Mais les cadres de l’Etat devraient voir leurs méthodes de travail et leur mission évoluer. Moins de troupes à encadrer, moins de textes à brasser, plus de projets à piloter, d’expertise à élargir, de nouveaux outils à intégrer dans l’action administrative. Un rapport relativement récent sur l’avenir de l’encadrement supérieur de l’Etat[4] montre ainsi les enjeux du renouvellement du recrutement et de la formation continue de ces hauts fonctionnaires de qui l’on attend une expertise technique toujours plus exigeante – surtout dans le contexte de judiciarisation croissante - , des compétences opérationnelles des ingénieurs d’Etat complétées par un aller-retour dans le privé, la capacité de conduite de projet notamment dans les domaines des systèmes d’information, des compétences managériales « rénovées ».
Or la tendance est actuellement au fractionnement, au cloisonnement, au repli des ministères et des directions sur les mêmes viviers, les mêmes corps, les mêmes sociologies de recrutements, reproduisant les mêmes positions et doctrines. La formation continue est devenue un sujet de plaisanterie, toujours évoquée, jamais rencontrée. Ajoutons à cela le recasage des collaborateurs politiques de ministres de passage, les carrières deviennent compliquées.
Surtout, le géomètre souffre d’un déclassement. Il est exclu de la « nouvelle bourgeoisie » alors qu’il pouvait être encore considéré comme un membre des couches aisées au temps du gaullisme. « Je note, pour la regretter, la dégradation lente et continue des rémunérations de l'encadrement supérieur de l'État. Si cette situation perdure, le risque est grand que la haute fonction publique ne soit plus attractive »[5](JM Sauvé, vice-président du Conseil d’Etat). Ce décrochage de revenus se traduit par une diminution du statut social et un moindre attrait pour les étudiants les plus doués : les difficultés récentes pour trouver un nouveau patron à la Caisse des Dépôts ou remplacer le commissaire à l’industrie sont emblématiques[6].

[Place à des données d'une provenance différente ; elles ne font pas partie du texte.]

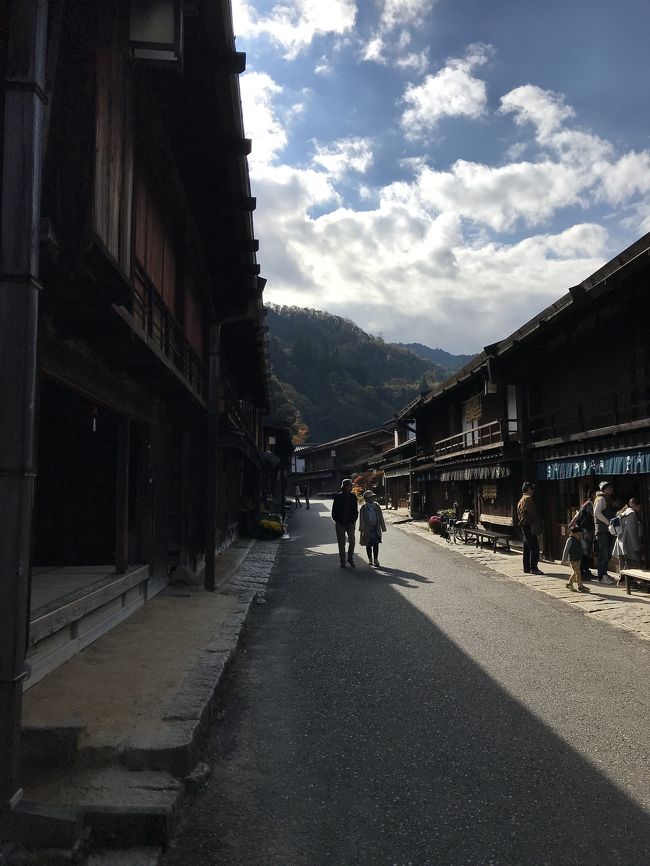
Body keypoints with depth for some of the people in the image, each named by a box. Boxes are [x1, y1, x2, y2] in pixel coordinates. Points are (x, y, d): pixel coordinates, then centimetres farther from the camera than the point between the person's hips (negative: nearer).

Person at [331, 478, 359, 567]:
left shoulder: (353, 497, 1)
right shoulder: (338, 497, -6)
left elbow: (356, 510, 8)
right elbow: (334, 510, -2)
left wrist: (354, 520, -2)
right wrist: (337, 521, -7)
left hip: (351, 523, 2)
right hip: (340, 523, -2)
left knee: (352, 541, 3)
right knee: (341, 543, 6)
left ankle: (351, 559, 20)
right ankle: (342, 561, 15)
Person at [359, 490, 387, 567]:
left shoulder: (376, 506, 6)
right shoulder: (363, 507, -3)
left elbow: (380, 517, 10)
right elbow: (361, 518, -5)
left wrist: (383, 527, 10)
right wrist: (362, 528, -12)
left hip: (376, 528, 2)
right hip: (367, 528, -2)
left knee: (376, 544, -1)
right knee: (368, 545, 8)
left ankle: (375, 560, 5)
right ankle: (370, 560, 20)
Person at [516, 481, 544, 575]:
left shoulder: (521, 500, 18)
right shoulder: (528, 498, -12)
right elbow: (532, 512, -17)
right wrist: (537, 521, -3)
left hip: (523, 526, 10)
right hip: (529, 526, -10)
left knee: (527, 547, 12)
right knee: (534, 547, -9)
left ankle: (526, 568, 15)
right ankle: (533, 568, -10)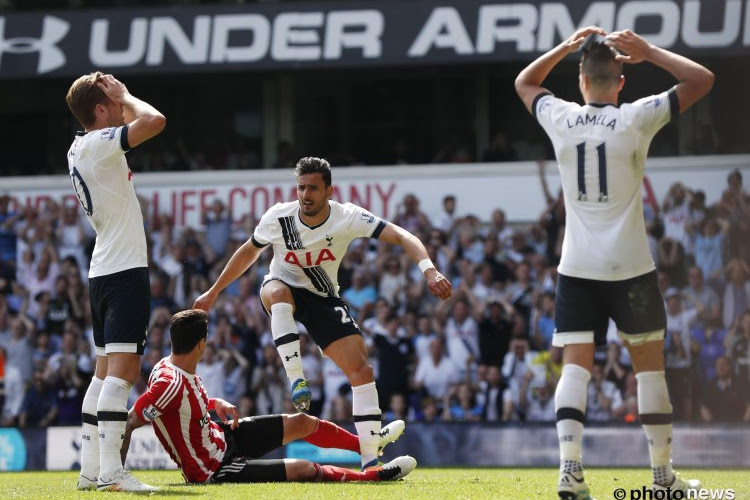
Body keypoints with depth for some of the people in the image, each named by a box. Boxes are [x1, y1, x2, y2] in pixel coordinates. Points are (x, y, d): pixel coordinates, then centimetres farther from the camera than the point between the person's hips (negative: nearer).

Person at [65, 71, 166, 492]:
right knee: (123, 370, -15)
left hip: (103, 272, 10)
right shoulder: (98, 144, -14)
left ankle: (90, 469, 13)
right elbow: (154, 121, -25)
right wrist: (125, 96, -11)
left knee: (107, 371, 14)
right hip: (125, 269, -10)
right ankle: (110, 470, -23)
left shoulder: (80, 149, 14)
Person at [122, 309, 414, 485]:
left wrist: (216, 404, -1)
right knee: (303, 469, -11)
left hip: (221, 437, 10)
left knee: (301, 423, 16)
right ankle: (377, 475, 11)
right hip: (213, 470, -10)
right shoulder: (169, 384, -34)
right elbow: (128, 424, -35)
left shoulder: (173, 366, -4)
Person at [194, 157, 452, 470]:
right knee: (278, 292, -41)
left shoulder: (348, 218, -20)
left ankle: (370, 461, -10)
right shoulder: (277, 218, -16)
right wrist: (213, 292, 10)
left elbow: (402, 237, -27)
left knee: (362, 371, -13)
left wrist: (429, 271, -45)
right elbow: (249, 252, 4)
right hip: (283, 286, -1)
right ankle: (296, 381, -42)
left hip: (324, 300, 1)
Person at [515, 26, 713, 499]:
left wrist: (567, 47, 19)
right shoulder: (636, 119, -8)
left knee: (575, 366, -3)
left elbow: (524, 83, 22)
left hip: (577, 267, 2)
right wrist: (648, 51, 0)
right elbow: (703, 80, -2)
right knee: (650, 363, 10)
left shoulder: (561, 119, 0)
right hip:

A l’heure de l’Etat en mode start up, ou de l’Etat plateforme, le service public ouvre des voies pour de jeunes talents atypiques et exigeants, tout en proposant quelques aventures motivantes pour les cadres seniors un tantinet désabusé par le storytelling abusif de ces dernières années ayant porté sur la réforme.
Ainsi, entre mise au pas des professionnels de la politique, retour en grâce de l’expertise neutre et révolution des méthodes de travail, d’un côté, et réduction des moyens de l’administration de l’autre, les hauts fonctionnaires sont gagnés par un sentiment ambivalent. Les géomètres attendent d’entendre la suite de ce que le barde va leur conter.
[1] Le Figaro, « Luc Rouban : « Le macronisme est une extension de l'idéologie managériale à la politique » », 12 juillet 2017.
[2] Le Monde, « L'appareil d'Etat à bout de souffle », 22 août 2017. Le Monde, « Dans les cabinets ministériels, les conseillers sous pression », 10 novembre 2017.
[3] Avis du CESE, L’évolution de la fonction publique et des principes qui la régissent, janvier 2017.
[4] Arnaud Teyssier et al., L’Encadrement supérieur et dirigeant de l’Etat, rapport interinspections, juillet 2014.
[5] Acteurs publics, « Jean-Marc Sauvé : "La fonction publique souffre d'une forme de paupérisation de l'État" », 6 novembre 2017.
[6] Le Monde, « Ces postes en or qui ne font plus rêver les grands serviteurs de l'Etat », 21 octobre 2017.